Notting Hill Carnival
Der Notting Hill Carnival ist eine mehrtägige Veranstaltung unter freiem Himmel, die jährlich am letzten Augustwochenende in Notting Hill, London stattfindet. Der Carnival zieht bis zu 1,5 Millionen Teilnehmer und Schaulustige an und ist damit eine der größten Massenveranstaltungen in Europa. Charakteristisch ist die hohe Beteiligung afrikanischer und karibischer Einwanderer und die große Anzahl kleiner Musikbühnen unter freiem Himmel, die dem Spektakel eine besondere Note geben. Vom Konzept allenfalls vergleichbar ist der jüngere, ebenfalls jährlich in Berlin stattfindende Karneval der Kulturen.
Der Carnival beginnt stets an einem Samstag mit dem Panorama, einem Wettbewerb Londoner Steelbands, als Höhepunkt, sonntags findet der Umzug von Kindern und Jugendlichen statt, und am Montag – immer am August Bank Holiday, einem britischen Feiertag – schließlich findet die Hauptparade statt. Deren Route erstreckt sich über fünf Kilometer durch die Hauptstraßen von Notting Hill. Neben Trucks mit Steelbands oder mobilen Soundanlagen sorgen kostümierte Gruppen und über vierzig Bühnen und Anlagen auf dem Veranstaltungsgelände mit hoher Lautstärke für Stimmung.

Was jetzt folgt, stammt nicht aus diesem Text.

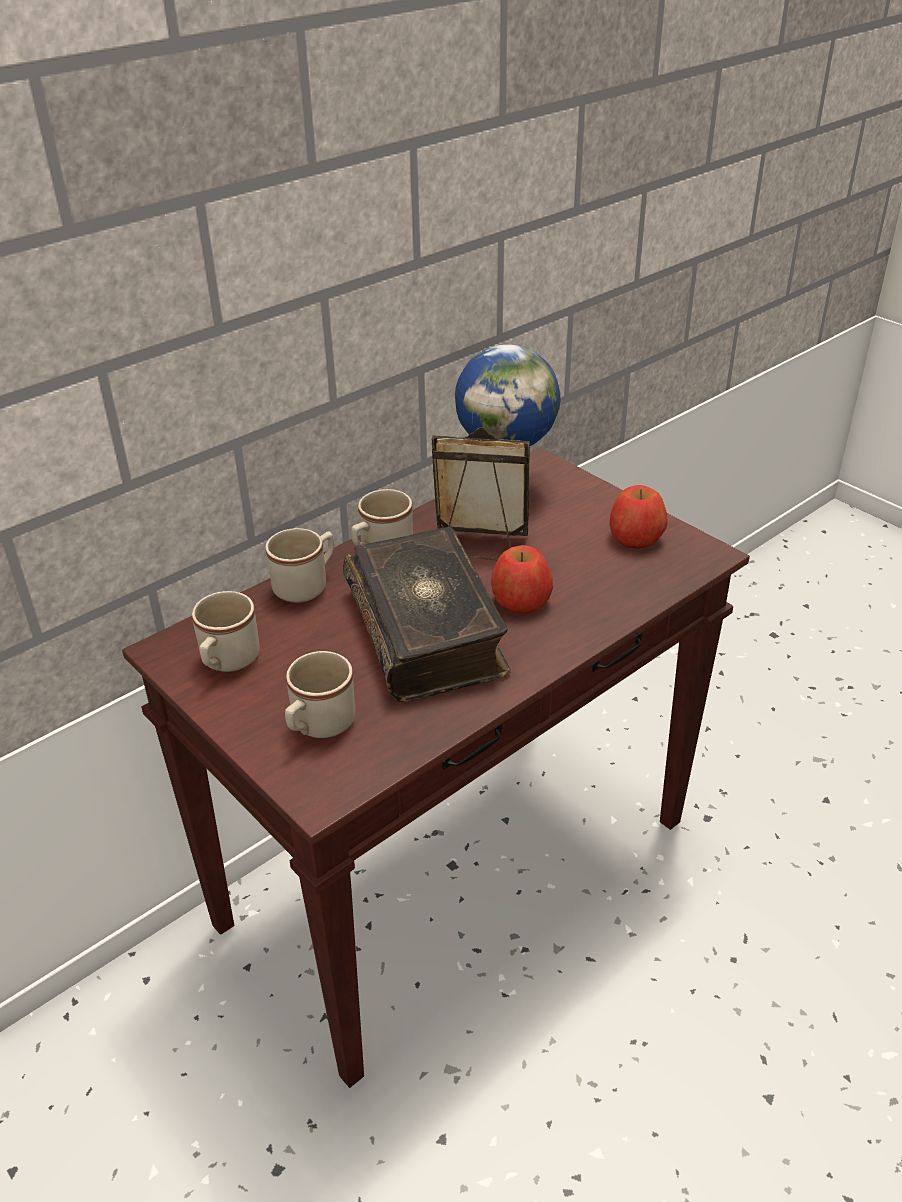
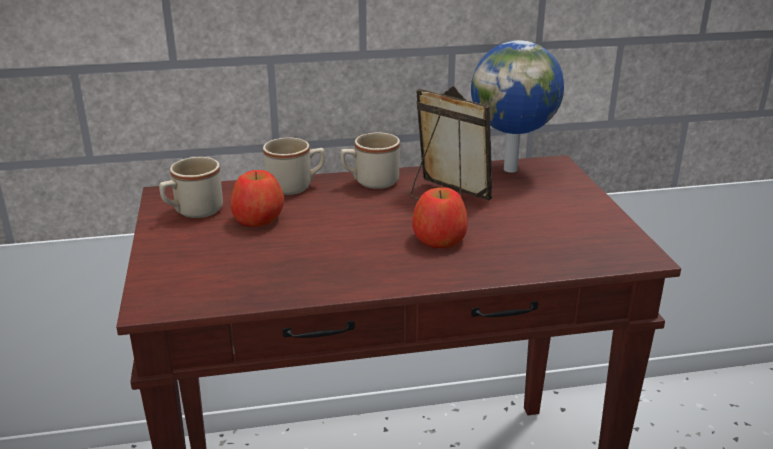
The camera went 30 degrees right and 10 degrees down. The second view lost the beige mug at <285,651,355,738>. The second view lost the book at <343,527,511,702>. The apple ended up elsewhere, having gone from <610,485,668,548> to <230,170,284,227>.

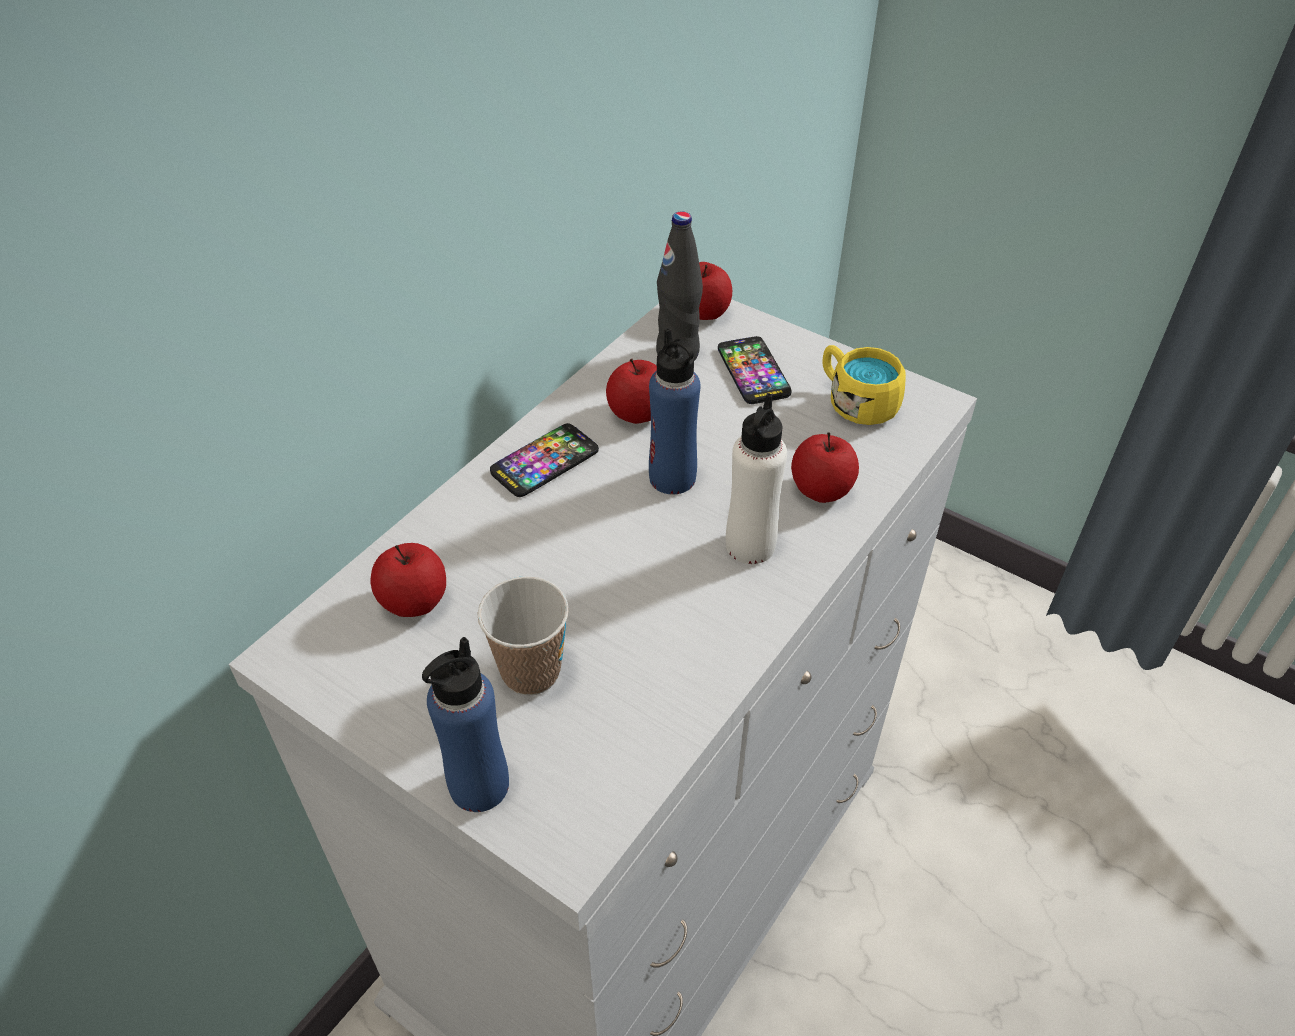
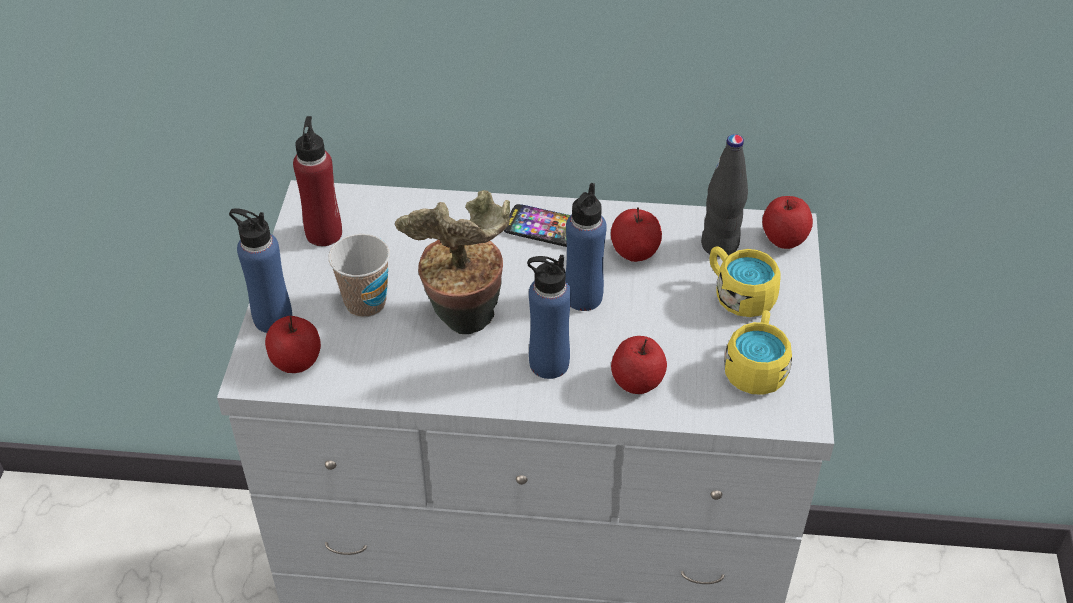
The camera went 60 degrees right and 0 degrees up. The second view gained the red bottle at <293,116,342,246>. The second view gained the potted plant at <395,190,510,334>. The apple ended up elsewhere, having gone from <370,543,446,617> to <265,316,321,373>. Where the phone stood at <718,336,792,404>, the yellow mug came to stand at <710,246,781,317>. What was the white bottle at <726,393,787,564> turned into the blue bottle at <527,255,571,379>.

Der Carnival wurde von der politischen Aktivistin Claudia Jones im Januar 1959 initiiert und fand in der St. Pancras Town Hall statt. Er war eine Protestveranstaltung gegen massive rassistische Übergriffe auf Einwanderer im Jahr zuvor (Notting Hill Riots) und einen rassistisch motivierten Mord an einem jungen Einwanderer im Frühjahr darauf. Über Kultur sollte das Recht auf Menschenwürde und Gleichberechtigung demonstriert werden. Das Motto lautete: “A people’s art is the genesis of their freedom” (Die Kunst eines Volkes ist der Beginn seiner Freiheit).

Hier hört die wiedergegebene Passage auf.